Exercise description: Without including any images, please transcribe all the lines below exactly.

-- Material to process follows --

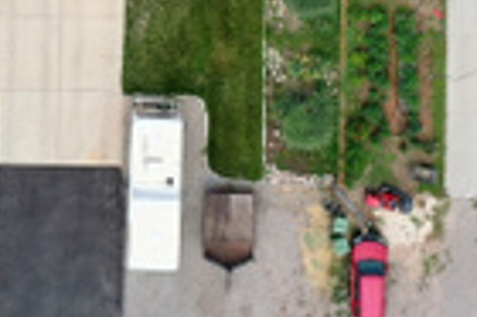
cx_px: -10
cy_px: -162
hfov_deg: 15.7
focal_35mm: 128
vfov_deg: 10.3
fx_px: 1694
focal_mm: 10.26
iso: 100
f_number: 5.6
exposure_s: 1/320
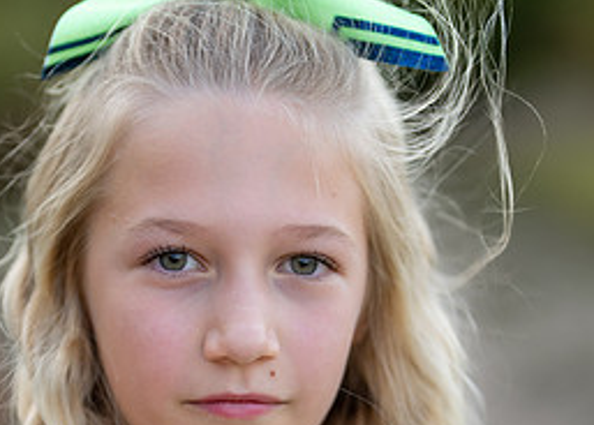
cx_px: 276
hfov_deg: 15.1
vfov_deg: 10.7
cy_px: 403
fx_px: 2245
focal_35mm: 133
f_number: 1.2
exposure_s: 1/1000
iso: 100
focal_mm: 50
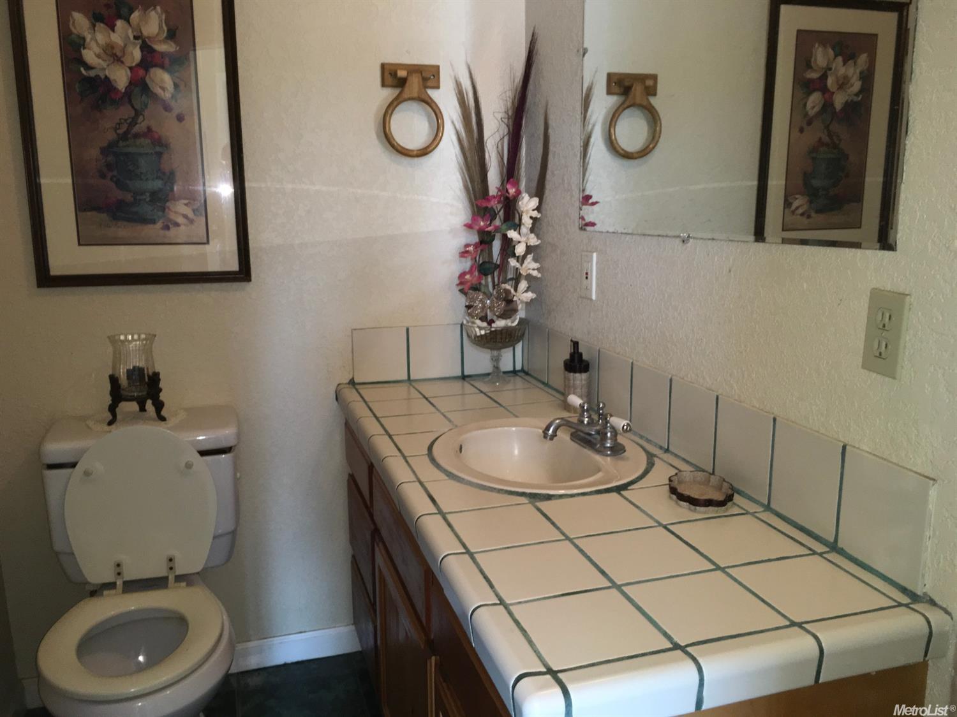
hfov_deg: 61.7
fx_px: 801
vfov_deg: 48.2
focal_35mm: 29
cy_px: 358
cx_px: 478
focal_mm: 4.15
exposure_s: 1/20
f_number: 2.2
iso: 50
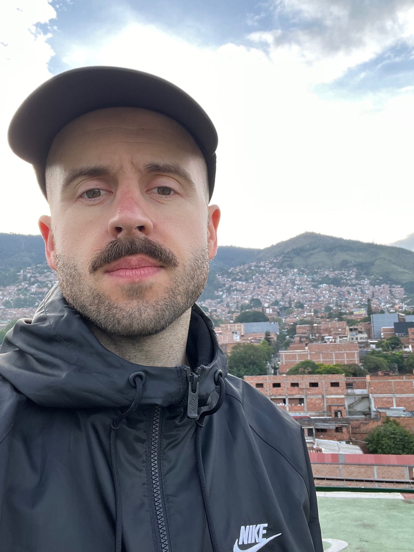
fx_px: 478
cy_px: 276
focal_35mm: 30
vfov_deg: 60.0
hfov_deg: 46.8
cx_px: 207
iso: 40
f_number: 2.2
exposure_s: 1/121
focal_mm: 2.71
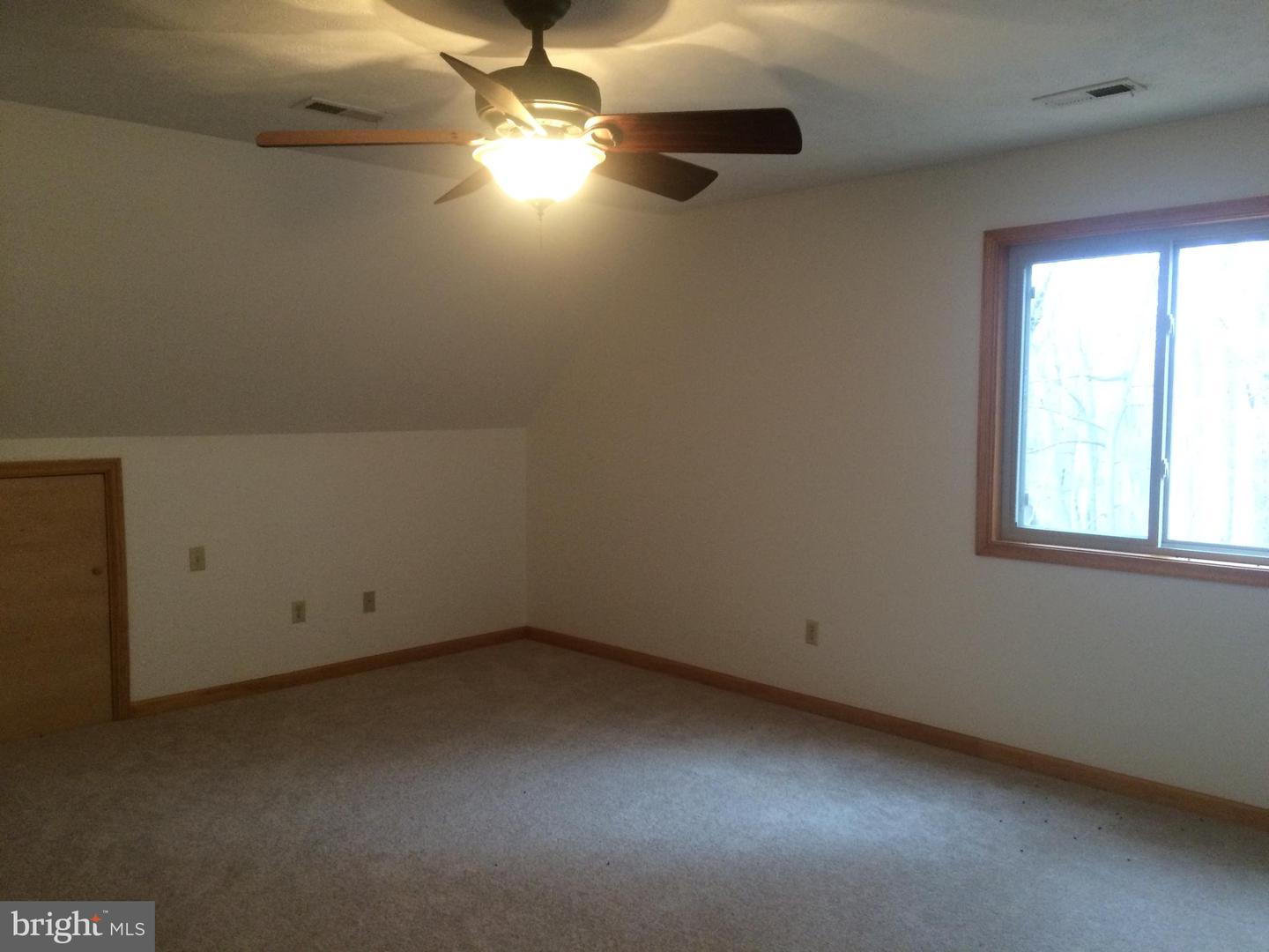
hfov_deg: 61.7
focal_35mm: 29
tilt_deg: -5.3
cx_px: 634
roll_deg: -0.1
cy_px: 476
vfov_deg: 48.2
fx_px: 1063
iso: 160
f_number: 2.2
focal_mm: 4.15
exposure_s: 1/30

-- Material to process concluded --

Exercise answer:
cx_px: -10
cy_px: -162
hfov_deg: 15.7
focal_35mm: 128
vfov_deg: 10.3
fx_px: 1694
focal_mm: 10.26
iso: 100
f_number: 5.6
exposure_s: 1/320
cx_px: 276
hfov_deg: 15.1
vfov_deg: 10.7
cy_px: 403
fx_px: 2245
focal_35mm: 133
f_number: 1.2
exposure_s: 1/1000
iso: 100
focal_mm: 50
hfov_deg: 61.7
fx_px: 801
vfov_deg: 48.2
focal_35mm: 29
cy_px: 358
cx_px: 478
focal_mm: 4.15
exposure_s: 1/20
f_number: 2.2
iso: 50
fx_px: 478
cy_px: 276
focal_35mm: 30
vfov_deg: 60.0
hfov_deg: 46.8
cx_px: 207
iso: 40
f_number: 2.2
exposure_s: 1/121
focal_mm: 2.71
hfov_deg: 61.7
focal_35mm: 29
tilt_deg: -5.3
cx_px: 634
roll_deg: -0.1
cy_px: 476
vfov_deg: 48.2
fx_px: 1063
iso: 160
f_number: 2.2
focal_mm: 4.15
exposure_s: 1/30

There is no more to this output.